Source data
━━━━━━━━━━

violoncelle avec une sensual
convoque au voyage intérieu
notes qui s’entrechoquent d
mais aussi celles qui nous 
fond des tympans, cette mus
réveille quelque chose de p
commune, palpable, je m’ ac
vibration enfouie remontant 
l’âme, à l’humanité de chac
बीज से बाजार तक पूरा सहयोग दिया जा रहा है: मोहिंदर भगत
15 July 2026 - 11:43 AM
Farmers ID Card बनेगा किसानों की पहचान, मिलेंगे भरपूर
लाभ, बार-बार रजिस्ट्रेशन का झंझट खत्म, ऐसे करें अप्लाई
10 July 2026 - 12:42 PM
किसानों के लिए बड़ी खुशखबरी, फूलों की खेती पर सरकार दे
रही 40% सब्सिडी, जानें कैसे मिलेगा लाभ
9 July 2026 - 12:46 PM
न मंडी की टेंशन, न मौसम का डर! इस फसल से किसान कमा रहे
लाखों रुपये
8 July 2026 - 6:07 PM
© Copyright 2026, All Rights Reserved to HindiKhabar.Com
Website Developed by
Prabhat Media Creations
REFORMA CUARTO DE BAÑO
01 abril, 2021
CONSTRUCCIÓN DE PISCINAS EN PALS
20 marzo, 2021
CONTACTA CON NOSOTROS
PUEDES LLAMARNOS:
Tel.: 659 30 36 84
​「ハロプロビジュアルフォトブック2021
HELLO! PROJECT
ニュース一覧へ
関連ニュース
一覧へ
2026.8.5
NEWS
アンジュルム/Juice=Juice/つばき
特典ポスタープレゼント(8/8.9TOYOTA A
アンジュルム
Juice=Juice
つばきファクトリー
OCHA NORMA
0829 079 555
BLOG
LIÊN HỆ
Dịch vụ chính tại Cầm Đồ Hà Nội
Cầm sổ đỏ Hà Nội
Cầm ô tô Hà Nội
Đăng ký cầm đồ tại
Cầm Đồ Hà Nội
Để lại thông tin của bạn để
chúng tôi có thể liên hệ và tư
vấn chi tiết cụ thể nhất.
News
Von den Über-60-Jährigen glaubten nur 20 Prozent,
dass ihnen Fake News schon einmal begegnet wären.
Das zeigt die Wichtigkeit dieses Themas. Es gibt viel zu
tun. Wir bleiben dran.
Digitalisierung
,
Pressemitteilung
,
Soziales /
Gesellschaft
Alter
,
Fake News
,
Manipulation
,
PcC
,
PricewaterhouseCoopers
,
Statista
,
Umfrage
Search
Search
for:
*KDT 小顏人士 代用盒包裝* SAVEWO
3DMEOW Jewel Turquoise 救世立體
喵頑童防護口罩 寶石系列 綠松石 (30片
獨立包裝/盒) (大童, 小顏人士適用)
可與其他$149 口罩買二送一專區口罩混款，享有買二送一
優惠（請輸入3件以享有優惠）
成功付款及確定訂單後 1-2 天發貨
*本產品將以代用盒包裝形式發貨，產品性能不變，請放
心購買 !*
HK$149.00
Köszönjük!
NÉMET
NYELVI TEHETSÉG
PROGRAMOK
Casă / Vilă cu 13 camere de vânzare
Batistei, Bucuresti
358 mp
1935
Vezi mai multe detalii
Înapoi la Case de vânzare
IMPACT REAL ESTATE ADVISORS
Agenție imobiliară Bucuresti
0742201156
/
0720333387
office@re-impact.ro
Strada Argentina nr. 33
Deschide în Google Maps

━━━━━━━━━━

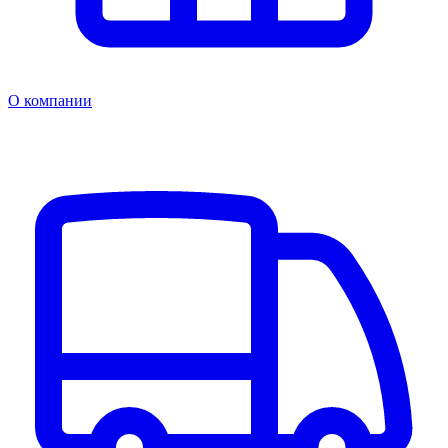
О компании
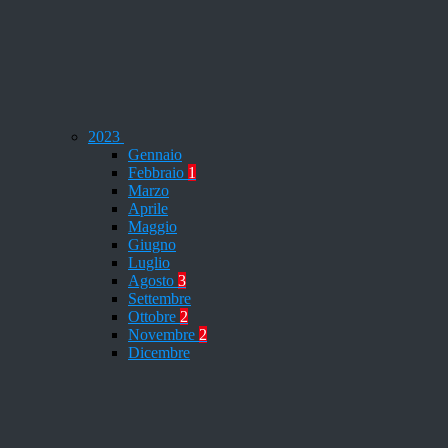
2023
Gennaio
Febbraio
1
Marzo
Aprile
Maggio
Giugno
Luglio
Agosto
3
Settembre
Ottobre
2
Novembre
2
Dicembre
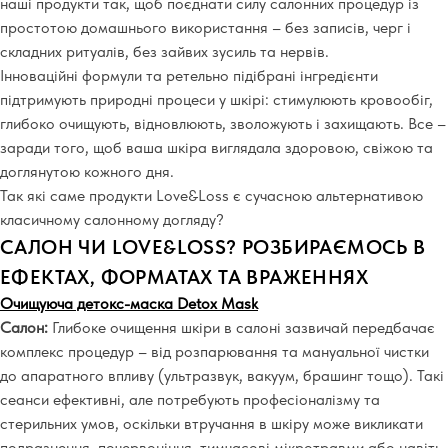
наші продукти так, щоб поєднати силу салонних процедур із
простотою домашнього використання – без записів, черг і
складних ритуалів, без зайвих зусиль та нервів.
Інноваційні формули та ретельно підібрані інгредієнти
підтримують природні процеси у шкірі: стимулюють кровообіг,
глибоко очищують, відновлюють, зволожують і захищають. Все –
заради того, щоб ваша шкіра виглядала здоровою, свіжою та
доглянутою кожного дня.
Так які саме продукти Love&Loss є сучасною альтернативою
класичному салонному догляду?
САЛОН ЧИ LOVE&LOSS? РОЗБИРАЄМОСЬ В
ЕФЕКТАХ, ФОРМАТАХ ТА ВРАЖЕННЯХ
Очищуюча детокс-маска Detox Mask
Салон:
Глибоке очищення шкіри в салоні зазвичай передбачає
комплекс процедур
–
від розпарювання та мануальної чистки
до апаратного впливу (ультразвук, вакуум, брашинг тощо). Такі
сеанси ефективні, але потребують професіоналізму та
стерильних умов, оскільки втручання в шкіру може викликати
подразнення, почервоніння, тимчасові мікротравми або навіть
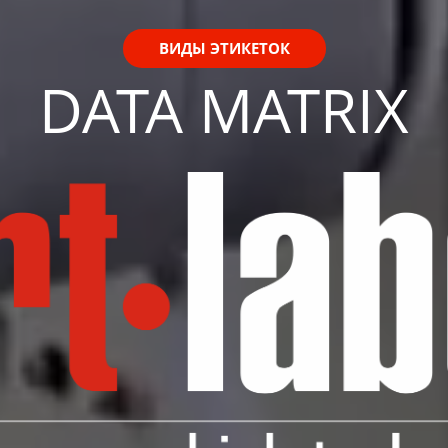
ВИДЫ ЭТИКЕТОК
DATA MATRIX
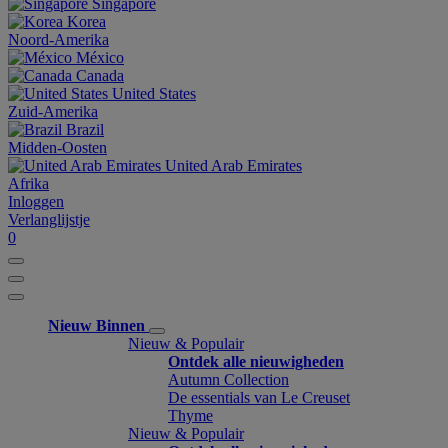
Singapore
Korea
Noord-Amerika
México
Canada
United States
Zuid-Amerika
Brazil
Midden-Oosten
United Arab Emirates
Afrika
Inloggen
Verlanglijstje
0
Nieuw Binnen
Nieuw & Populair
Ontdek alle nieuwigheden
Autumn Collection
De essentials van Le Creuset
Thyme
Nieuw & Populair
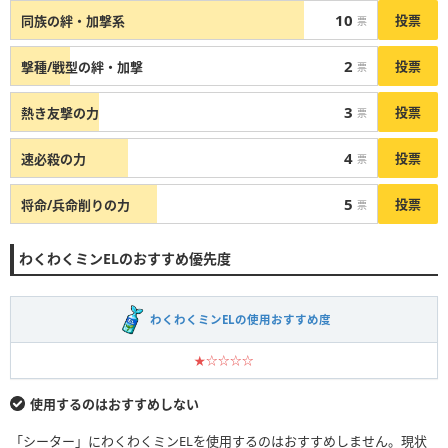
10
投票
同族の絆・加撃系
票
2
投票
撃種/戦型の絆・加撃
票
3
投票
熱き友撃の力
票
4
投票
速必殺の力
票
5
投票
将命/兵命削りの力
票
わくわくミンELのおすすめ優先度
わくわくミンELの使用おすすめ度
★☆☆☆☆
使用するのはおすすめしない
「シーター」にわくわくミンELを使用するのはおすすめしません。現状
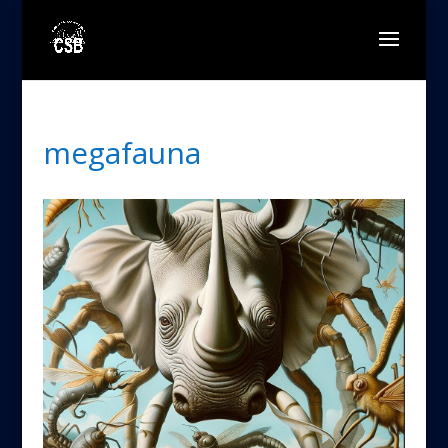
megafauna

━━━━━━━━━━

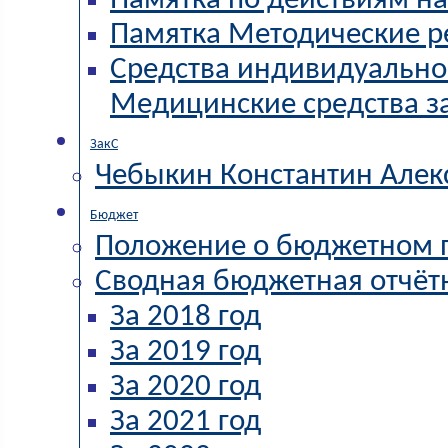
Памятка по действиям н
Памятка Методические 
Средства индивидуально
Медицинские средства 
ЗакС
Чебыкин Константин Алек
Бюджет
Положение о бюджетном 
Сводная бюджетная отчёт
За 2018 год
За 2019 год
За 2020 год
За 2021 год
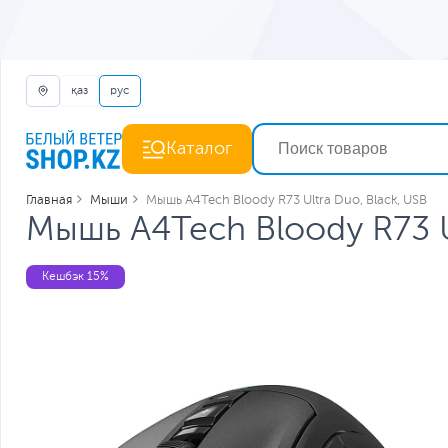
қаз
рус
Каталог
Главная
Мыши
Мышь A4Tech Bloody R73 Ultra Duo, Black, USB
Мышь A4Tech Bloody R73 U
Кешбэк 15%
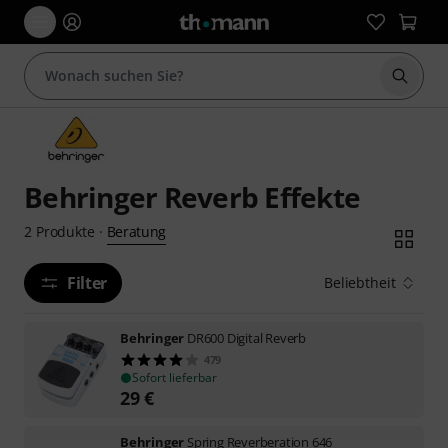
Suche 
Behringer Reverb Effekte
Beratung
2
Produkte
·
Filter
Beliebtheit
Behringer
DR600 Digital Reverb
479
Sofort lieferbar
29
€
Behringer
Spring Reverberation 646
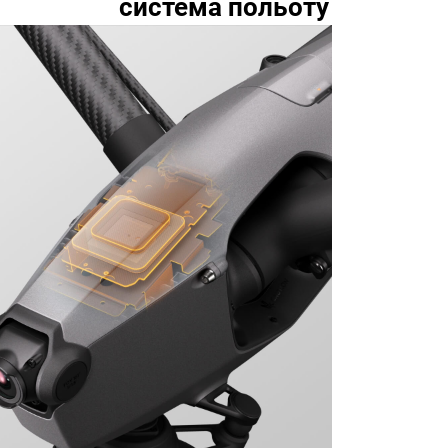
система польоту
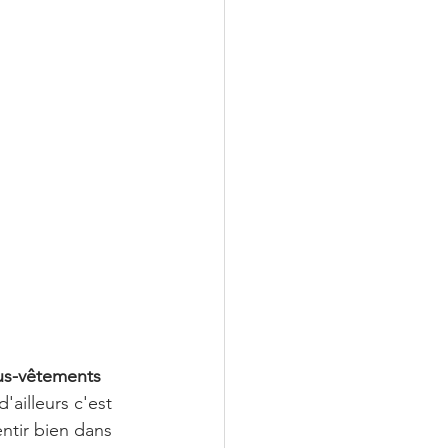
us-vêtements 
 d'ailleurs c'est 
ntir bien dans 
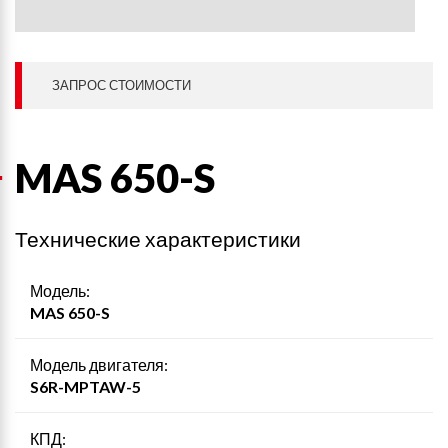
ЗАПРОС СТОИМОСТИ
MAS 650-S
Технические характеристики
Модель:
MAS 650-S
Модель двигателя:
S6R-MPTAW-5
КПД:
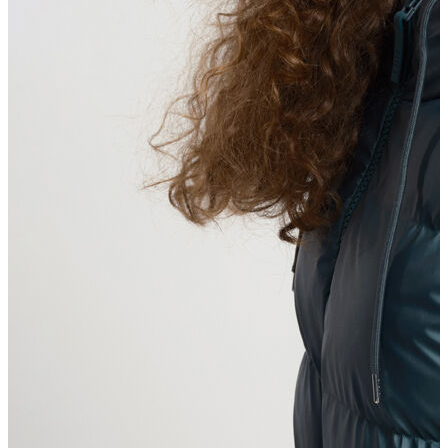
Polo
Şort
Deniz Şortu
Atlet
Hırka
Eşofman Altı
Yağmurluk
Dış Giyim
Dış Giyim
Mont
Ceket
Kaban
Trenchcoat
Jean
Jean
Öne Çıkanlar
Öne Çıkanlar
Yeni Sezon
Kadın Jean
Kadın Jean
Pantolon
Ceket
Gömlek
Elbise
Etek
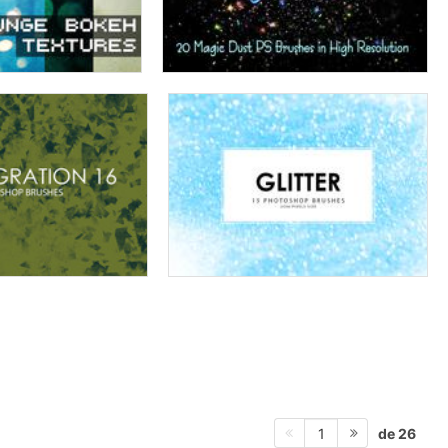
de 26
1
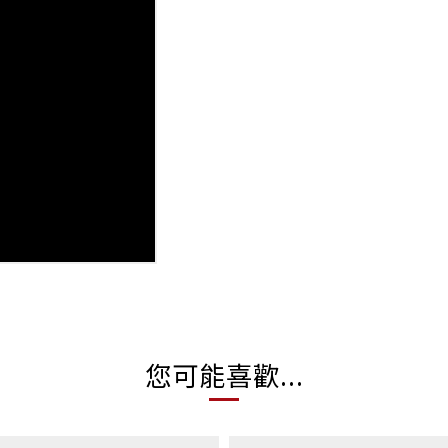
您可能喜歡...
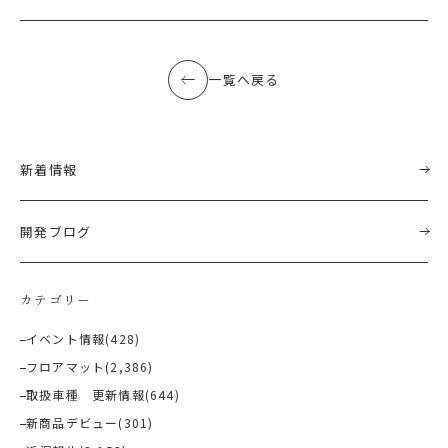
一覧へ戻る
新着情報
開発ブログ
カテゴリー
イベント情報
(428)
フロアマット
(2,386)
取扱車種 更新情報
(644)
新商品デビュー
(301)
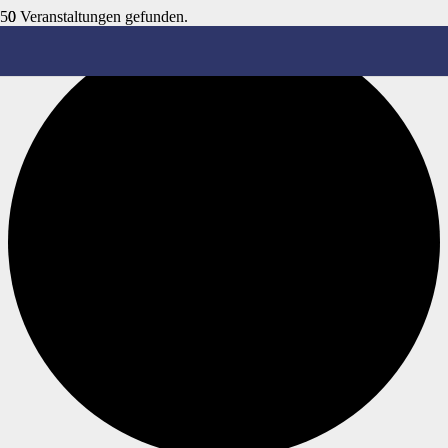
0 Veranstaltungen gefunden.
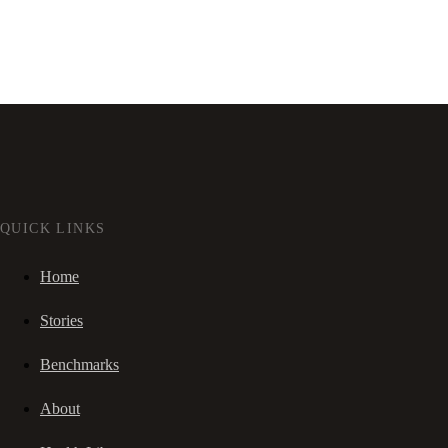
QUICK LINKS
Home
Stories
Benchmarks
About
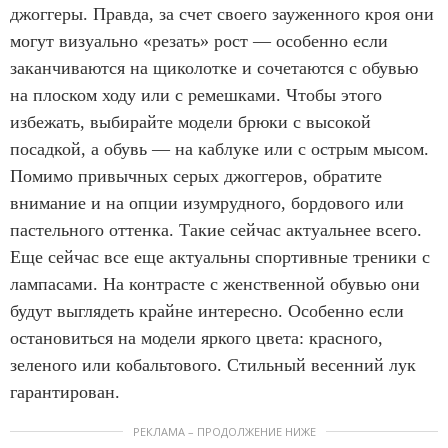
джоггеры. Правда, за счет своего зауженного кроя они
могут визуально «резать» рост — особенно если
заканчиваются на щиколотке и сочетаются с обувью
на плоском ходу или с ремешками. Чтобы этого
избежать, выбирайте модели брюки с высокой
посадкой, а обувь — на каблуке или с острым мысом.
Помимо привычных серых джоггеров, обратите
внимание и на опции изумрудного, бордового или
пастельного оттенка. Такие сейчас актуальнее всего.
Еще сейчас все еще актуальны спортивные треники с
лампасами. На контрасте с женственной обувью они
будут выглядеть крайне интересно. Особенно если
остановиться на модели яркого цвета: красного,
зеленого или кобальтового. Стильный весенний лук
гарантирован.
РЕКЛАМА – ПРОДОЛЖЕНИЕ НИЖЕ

━━━━━━━━━━

Extract every line from the source data above that contains the string "продукти".

• EXERCISE RESPONSE
наші продукти так, щоб поєднати силу салонних процедур із
Так які саме продукти Love&Loss є сучасною альтернативою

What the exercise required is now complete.